While AI assistants such as these comply with requests, they’re a long way from autonomous AI agents that weigh the pros and cons of multiple options and act without human oversight. Making that work in a campus environment is an immense challenge.
“Accuracy is always a problem if you’re going to fully automate things,” says Dan Harder, UT-Knoxville’s chief academic technology officer. Autonomous agents need human input to validate their assumptions and processes, he adds.
Harder notes that UT Knoxville’s technology teams work with the provost’s office to establish AI governance and guardrails. Policies define what kind of data AI tools can access and establish security and privacy controls to prevent, for instance, the use of private data in training AI models.
Education AI Agent Capabilities and Use Cases
Autonomous agents are still evolving, but the possibilities are growing.
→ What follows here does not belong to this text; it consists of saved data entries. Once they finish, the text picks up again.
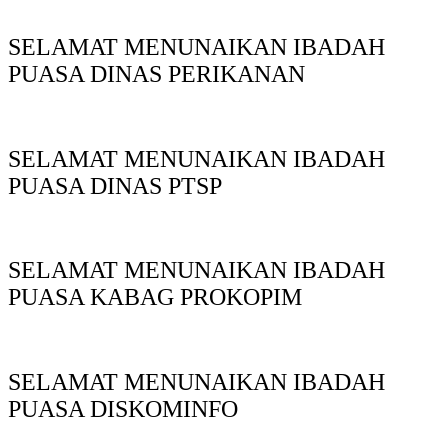
SELAMAT MENUNAIKAN IBADAH
PUASA DINAS PERIKANAN
SELAMAT MENUNAIKAN IBADAH
PUASA DINAS PTSP
SELAMAT MENUNAIKAN IBADAH
PUASA KABAG PROKOPIM
SELAMAT MENUNAIKAN IBADAH
PUASA DISKOMINFO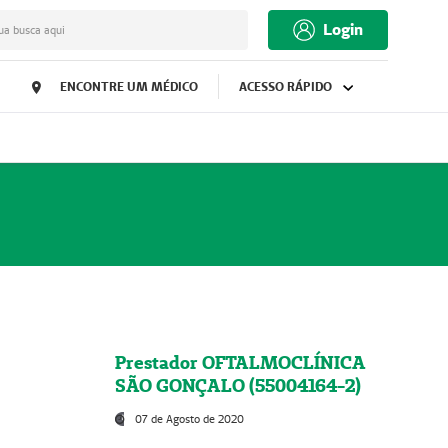
Login
ua busca aqui
ENCONTRE UM MÉDICO
ACESSO RÁPIDO
Prestador OFTALMOCLÍNICA
SÃO GONÇALO (55004164-2)
07 de Agosto de 2020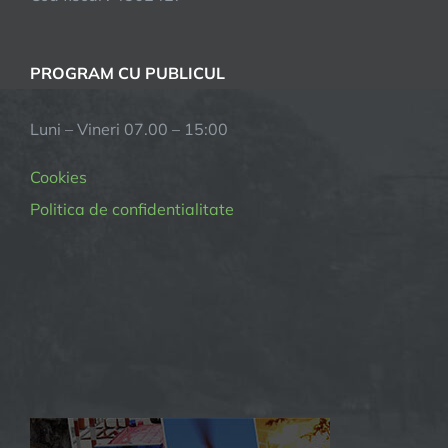
PROGRAM CU PUBLICUL
Luni – Vineri 07.00 – 15:00
Cookies
Politica de confidentialitate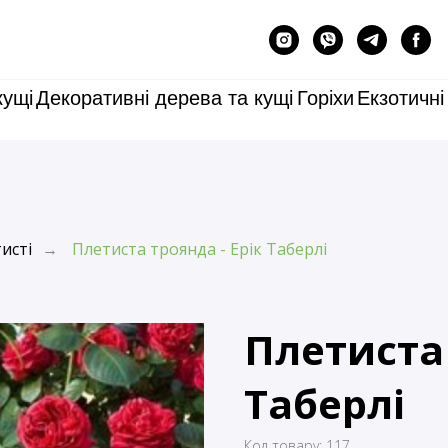
кущі
Декоративні дерева та кущі
Горіхи
Екзотичні
исті
Плетиста троянда - Ерік Таберлі
→
Плетиста 
Таберлі
Код товару:
117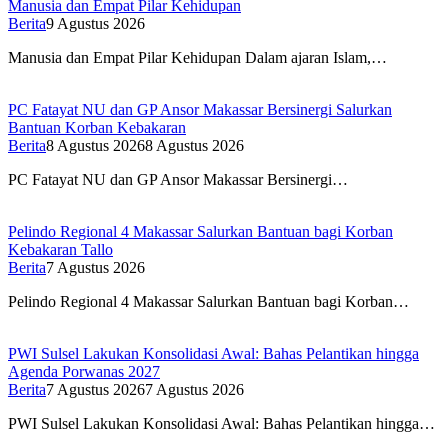
Manusia dan Empat Pilar Kehidupan
Berita
9 Agustus 2026
Manusia dan Empat Pilar Kehidupan Dalam ajaran Islam,…
PC Fatayat NU dan GP Ansor Makassar Bersinergi Salurkan
Bantuan Korban Kebakaran
Berita
8 Agustus 2026
8 Agustus 2026
PC Fatayat NU dan GP Ansor Makassar Bersinergi…
Pelindo Regional 4 Makassar Salurkan Bantuan bagi Korban
Kebakaran Tallo
Berita
7 Agustus 2026
Pelindo Regional 4 Makassar Salurkan Bantuan bagi Korban…
PWI Sulsel Lakukan Konsolidasi Awal: Bahas Pelantikan hingga
Agenda Porwanas 2027
Berita
7 Agustus 2026
7 Agustus 2026
PWI Sulsel Lakukan Konsolidasi Awal: Bahas Pelantikan hingga…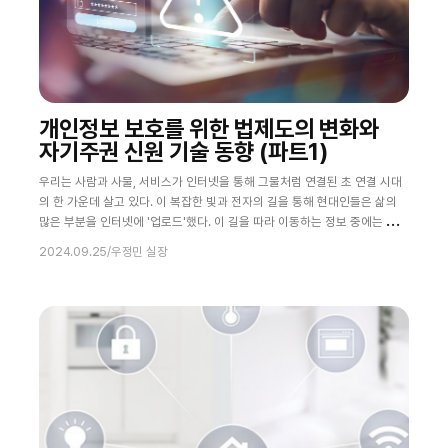
개인정보 보호를 위한 법제도의 변화와
자기주권 신원 기술 동향 (파트1)
우리는 사람과 사물, 서비스가 인터넷을 통해 그물처럼 연결된 초 연결 시대
의 한 가운데 살고 있다. 이 복잡한 빛과 전자의 길을 통해 현대인들은 삶의
많은 부분을 인터넷에 '업로드'했다. 이 길을 따라 이동하는 정보 중에는 이
름, 생년월일, 서비스 계정, 주소, 신용카드 번호 등 수많은 개인정보도 포함
2024.09.25
/
우정민 실장
되어 있다. 서비스에 전달된 개인정보는 보고싶던 영화, 새로운 보험 계약, 내
일 아침 반찬거리, 고장 난 수도꼭지를 대체할 부품 등으로 바뀌어 온·오프라
인을 통해 우리에게 되돌아온다. 기본적인 의식주 활동부터 노동, 여가생활
까지 온라인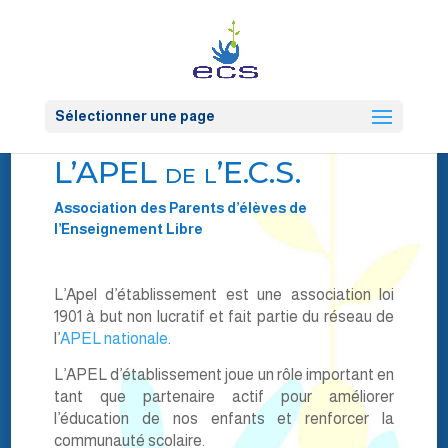
Sélectionner une page
L’APEL de l’E.C.S.
Association des Parents d’élèves de
l’Enseignement Libre
L’Apel d’établissement est une association loi
1901 à but non lucratif et fait partie du réseau de
l’
APEL nationale
.
L’APEL d’établissement joue un rôle important en
tant que partenaire actif pour améliorer
l’éducation de nos enfants et renforcer la
communauté scolaire.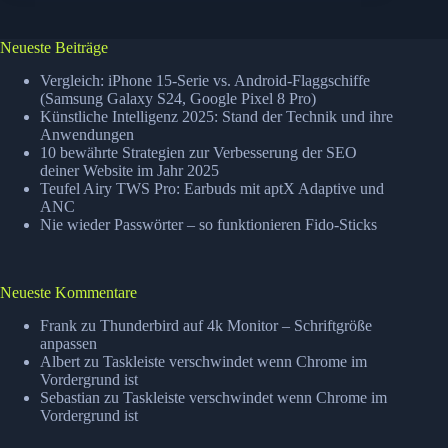
–
Solo
G3
Neueste Beiträge
Vergleich: iPhone 15-Serie vs. Android-Flaggschiffe
(Samsung Galaxy S24, Google Pixel 8 Pro)
Künstliche Intelligenz 2025: Stand der Technik und ihre
Anwendungen
10 bewährte Strategien zur Verbesserung der SEO
deiner Website im Jahr 2025
Teufel Airy TWS Pro: Earbuds mit aptX Adaptive und
ANC
Nie wieder Passwörter – so funktionieren Fido-Sticks
Neueste Kommentare
Frank
zu
Thunderbird auf 4k Monitor – Schriftgröße
anpassen
Albert
zu
Taskleiste verschwindet wenn Chrome im
Vordergrund ist
Sebastian
zu
Taskleiste verschwindet wenn Chrome im
Vordergrund ist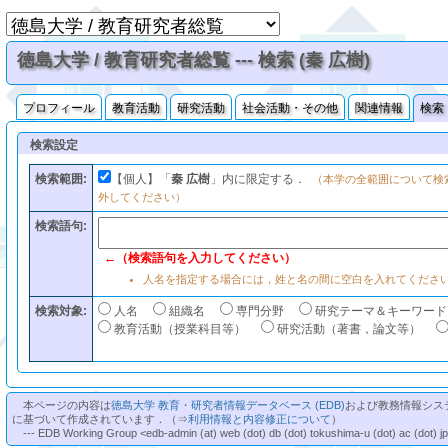
徳島大学 / 教育研究者総覧 --- 検索 (秦 広樹)
プロフィール
教育活動
研究活動
社会活動・その他
関連情報
検索
検索設定
検索範囲:
【個人】「
秦 広樹
」内に限定する．
（本学の全範囲について検
外してください）
検索語句:
←（検索語句を入力してください）
人名を指定する場合には，姓と名の間に空白を入れてくださ
検索対象:
人名
組織名
専門分野
研究テーマ＆キーワード
教育活動（授業科目等）
研究活動（著書，論文等）
本ページの内容は
徳島大学 教育・研究者情報データベース (EDB)
および教務情報シス
に基づいて作成されています．（⇒
利用情報と内容修正について
）
--- EDB Working Group <edb-admin (at) web (dot) db (dot) tokushima-u (dot) ac (dot) j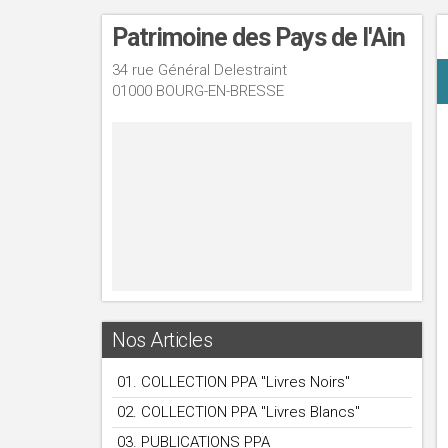
Patrimoine des Pays de l'Ain
34 rue Général Delestraint
01000 BOURG-EN-BRESSE
Nos Articles
01. COLLECTION PPA "Livres Noirs"
02. COLLECTION PPA "Livres Blancs"
03. PUBLICATIONS PPA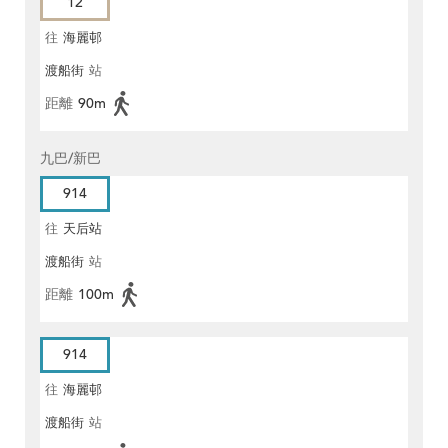
12
往
海麗邨
渡船街
站
距離
90m
九巴/新巴
914
往
天后站
渡船街
站
距離
100m
914
往
海麗邨
渡船街
站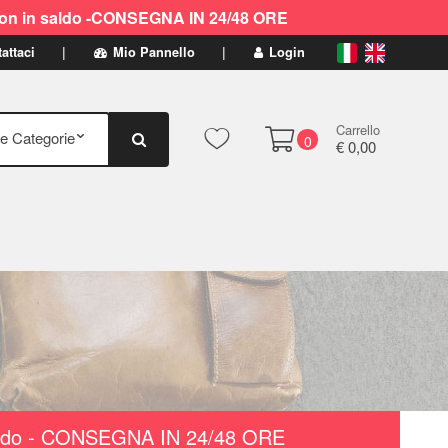
ti non in saldo -CONSEGNA IN 24/48 ORE
attaci
Mio Pannello
Login
Carrello
0
€ 0,00
n saldo - CONSEGNA IN 24/48 ORE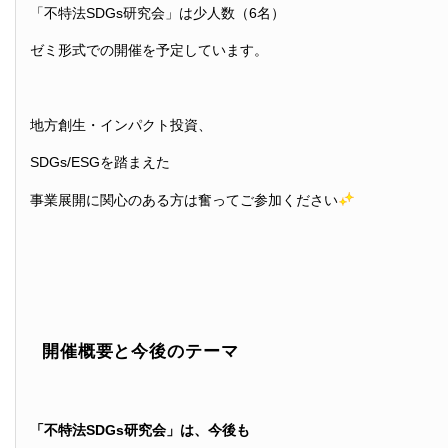
「不特法SDGs研究会」は少人数（6名）
ゼミ形式での開催を予定しています。
地方創生・インパクト投資、
SDGs/ESGを踏まえた
事業展開に関心のある方は奮ってご参加ください
開催概要と今後のテーマ
「不特法SDGs研究会」は、今後も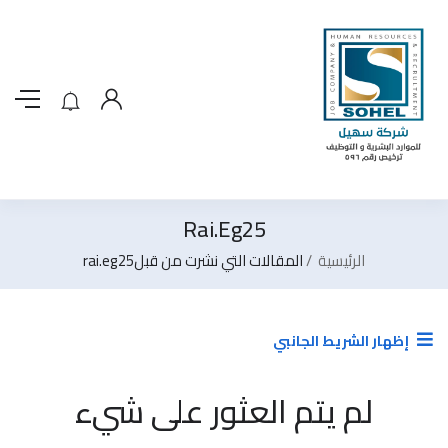
Rai.eg25
الرئيسية
المقالات التي نشرت من قبلrai.eg25
إظهار الشريط الجانبي
لم يتم العثور على شيء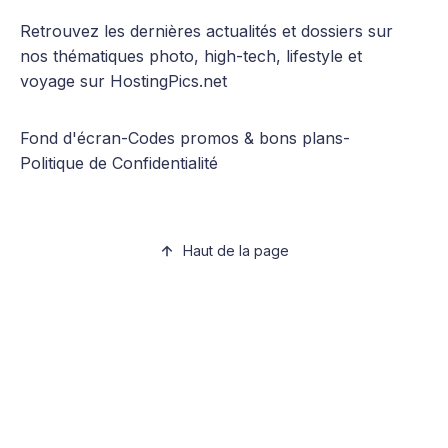
Retrouvez les dernières actualités et dossiers sur
nos thématiques photo, high-tech, lifestyle et
voyage sur HostingPics.net
Fond d'écran
-
Codes promos & bons plans
-
Politique de Confidentialité
Haut de la page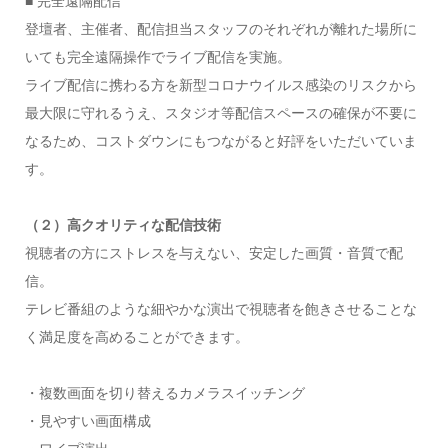
■ 完全遠隔配信
登壇者、主催者、配信担当スタッフのそれぞれが離れた場所に
いても完全遠隔操作でライブ配信を実施。
ライブ配信に携わる方を新型コロナウイルス感染のリスクから
最大限に守れるうえ、スタジオ等配信スペースの確保が不要に
なるため、コストダウンにもつながると好評をいただいていま
す。
（２）高クオリティな配信技術
視聴者の方にストレスを与えない、安定した画質・音質で配
信。
テレビ番組のような細やかな演出で視聴者を飽きさせることな
く満足度を高めることができます。
・複数画面を切り替えるカメラスイッチング
・見やすい画面構成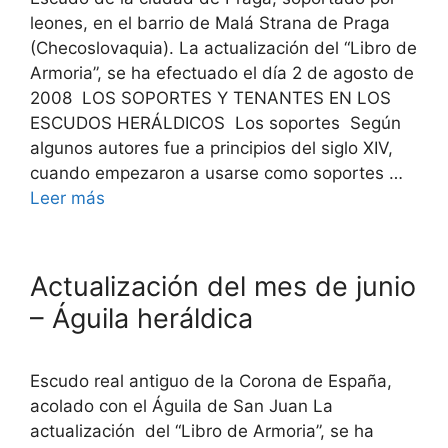
leones, en el barrio de Malá Strana de Praga
(Checoslovaquia). La actualización del “Libro de
Armoria”, se ha efectuado el día 2 de agosto de
2008 LOS SOPORTES Y TENANTES EN LOS
ESCUDOS HERÁLDICOS Los soportes Según
algunos autores fue a principios del siglo XIV,
cuando empezaron a usarse como soportes …
Leer más
Actualización del mes de junio
– Águila heráldica
Escudo real antiguo de la Corona de España,
acolado con el Águila de San Juan La
actualización del “Libro de Armoria”, se ha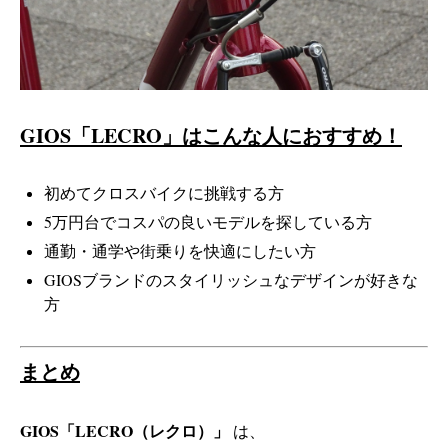
GIOS「LECRO」はこんな人におすすめ！
初めてクロスバイクに挑戦する方
5万円台でコスパの良いモデルを探している方
通勤・通学や街乗りを快適にしたい方
GIOSブランドのスタイリッシュなデザインが好きな
方
まとめ
GIOS「LECRO（レクロ）」
は、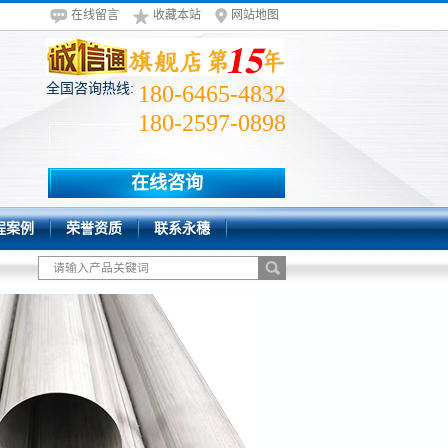
在线留言
收藏本站
网站地图
全国咨询热线:
180-6465-4832
180-2597-0898
在线咨询
程案例
荣誉资质
联系永穗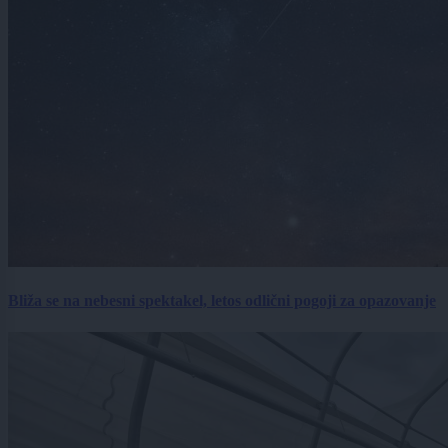
Bliža se na nebesni spektakel, letos odlični pogoji za opazovanje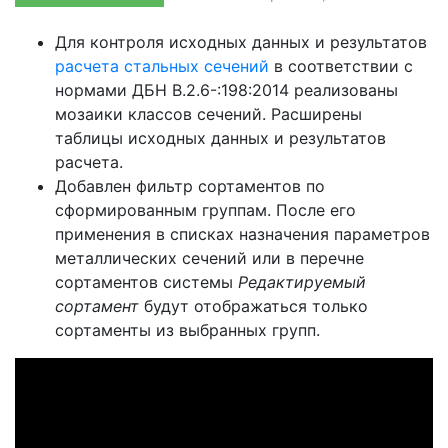
Для контроля исходных данных и результатов
расчета стальных сечений
в соответствии с
нормами ДБН В.2.6-:198:2014 реализованы
мозаики классов сечений. Расширены
таблицы исходных данных и результатов
расчета.
Добавлен фильтр сортаментов по
сформированным группам. После его
применения в списках назначения параметров
металлических сечений или в перечне
сортаментов системы
Редактируемый
сортамент
будут отображаться только
сортаменты из выбранных групп.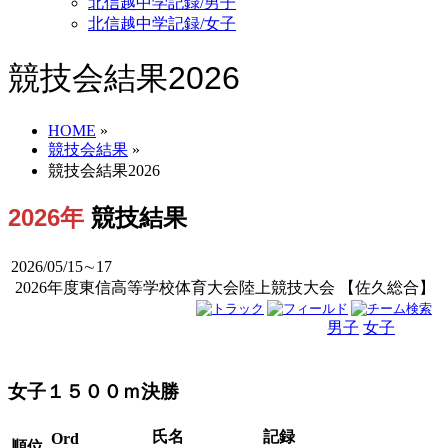
北信越中学記録/男子
北信越中学記録/女子
競技会結果2026
HOME
»
競技会結果
»
競技会結果2026
2026年
競技結果
2026/05/15∼17
2026年度東信高等学校体育大会陸上競技大会 【佐久総合】
男子
女子
男女
女子１５００ｍ決勝
氏名
記録
Ord
順位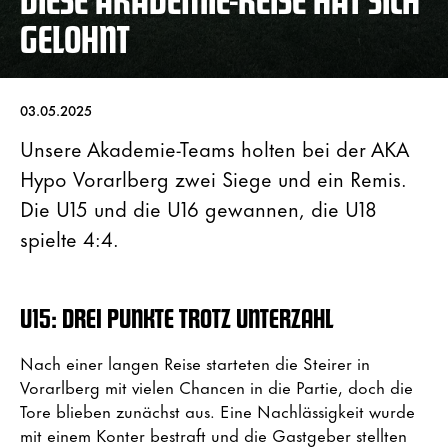
GELOHNT
03.05.2025
Unsere Akademie-Teams holten bei der AKA
Hypo Vorarlberg zwei Siege und ein Remis.
Die U15 und die U16 gewannen, die U18
spielte 4:4.
U15: DREI PUNKTE TROTZ UNTERZAHL
Nach einer langen Reise starteten die Steirer in
Vorarlberg mit vielen Chancen in die Partie, doch die
Tore blieben zunächst aus. Eine Nachlässigkeit wurde
mit einem Konter bestraft und die Gastgeber stellten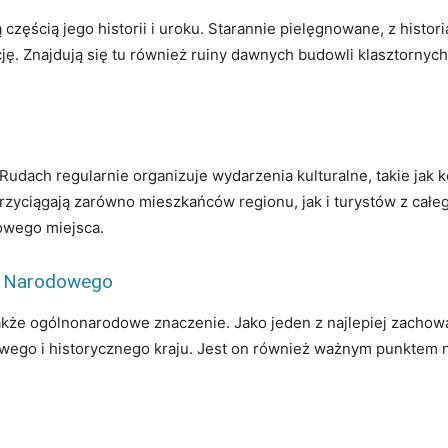
zęścią jego historii i uroku. Starannie pielęgnowane, z histori
ę. Znajdują się tu również ruiny dawnych budowli klasztornych
udach regularnie organizuje wydarzenia kulturalne, takie jak k
rzyciągają zarówno mieszkańców regionu, jak i turystów z całe
kowego miejsca.
wa Narodowego
 także ogólnonarodowe znaczenie. Jako jeden z najlepiej zacho
wego i historycznego kraju. Jest on również ważnym punktem na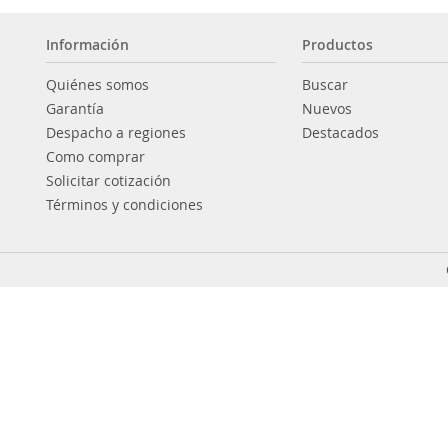
Información
Productos
Quiénes somos
Buscar
Garantía
Nuevos
Despacho a regiones
Destacados
Como comprar
Solicitar cotización
Términos y condiciones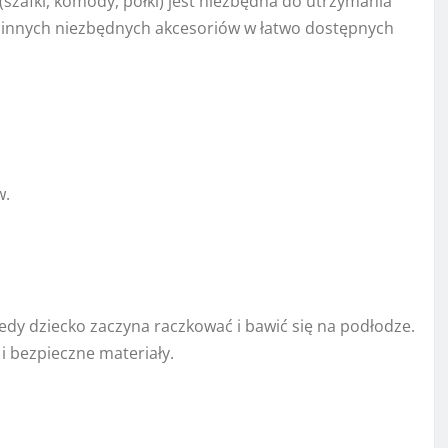
zafki, komody, półki) jest niezbędna do utrzymania
 innych niezbędnych akcesoriów w łatwo dostępnych
w.
edy dziecko zaczyna raczkować i bawić się na podłodze.
i bezpieczne materiały.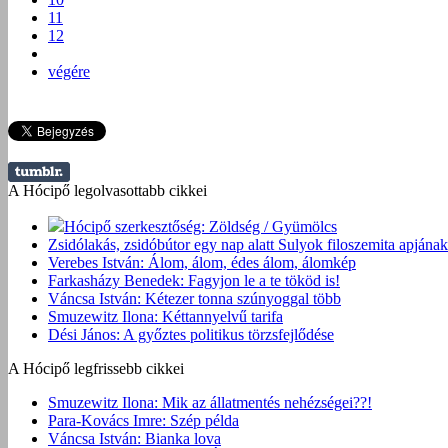
11
12
végére
A Hócipő legolvasottabb cikkei
Hócipő szerkesztőség: Zöldség / Gyümölcs
Zsidólakás, zsidóbútor egy nap alatt Sulyok filoszemita apjának
Verebes István: Álom, álom, édes álom, álomkép
Farkasházy Benedek: Fagyjon le a te tököd is!
Váncsa István: Kétezer tonna szúnyoggal több
Smuzewitz Ilona: Kéttannyelvű tarifa
Dési János: A győztes politikus törzsfejlődése
A Hócipő legfrissebb cikkei
Smuzewitz Ilona: Mik az állatmentés nehézségei??!
Para-Kovács Imre: Szép példa
Váncsa István: Bianka lova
Harder sees strong applications for using AI assistants in the campus HR department, including drafting job descriptions and summarizing the main points of extensive email threads. Just being able to use a tool such as ChatGPT to create the first draft of a report or memo can be a huge time-saver, he adds. AI assistants can help if your campus doesn’t have enough staff or budget to handle everyday challenges.
Similarly, researchers have noted a host of ways that agentic AI tools can potentially drive improvements in higher education. Agents will be able to gather data from multiple sources to assess a student’s progress across multiple courses. If the student starts falling behind, processes could kick in to help them catch up. Agents can relieve teachers and administrators from time-consuming chores such as grading multiple-choice tests and monitoring attendance.
The idea is catching on. Andrew Ng, co-founder of Coursera, launched a startup called Kira Learning to ease burdens on overworked teachers. “Kira’s AI tutor works alongside teachers as an intelligent co-educator, adapting in real-time to each student’s learning style and emotional state,” Andrea Pasinetti, Kira Learning’s CEO, says in an interview with The Observer.
Moreover, the Agent Laboratory at Johns Hopkins University crafted a framework for applying LLMs to review literature, write code and document research results. “Agent Laboratory significantly reduces research expenses, achieving an 84% decrease compared to previous autonomous research methods,” authors of an academic report about the lab write.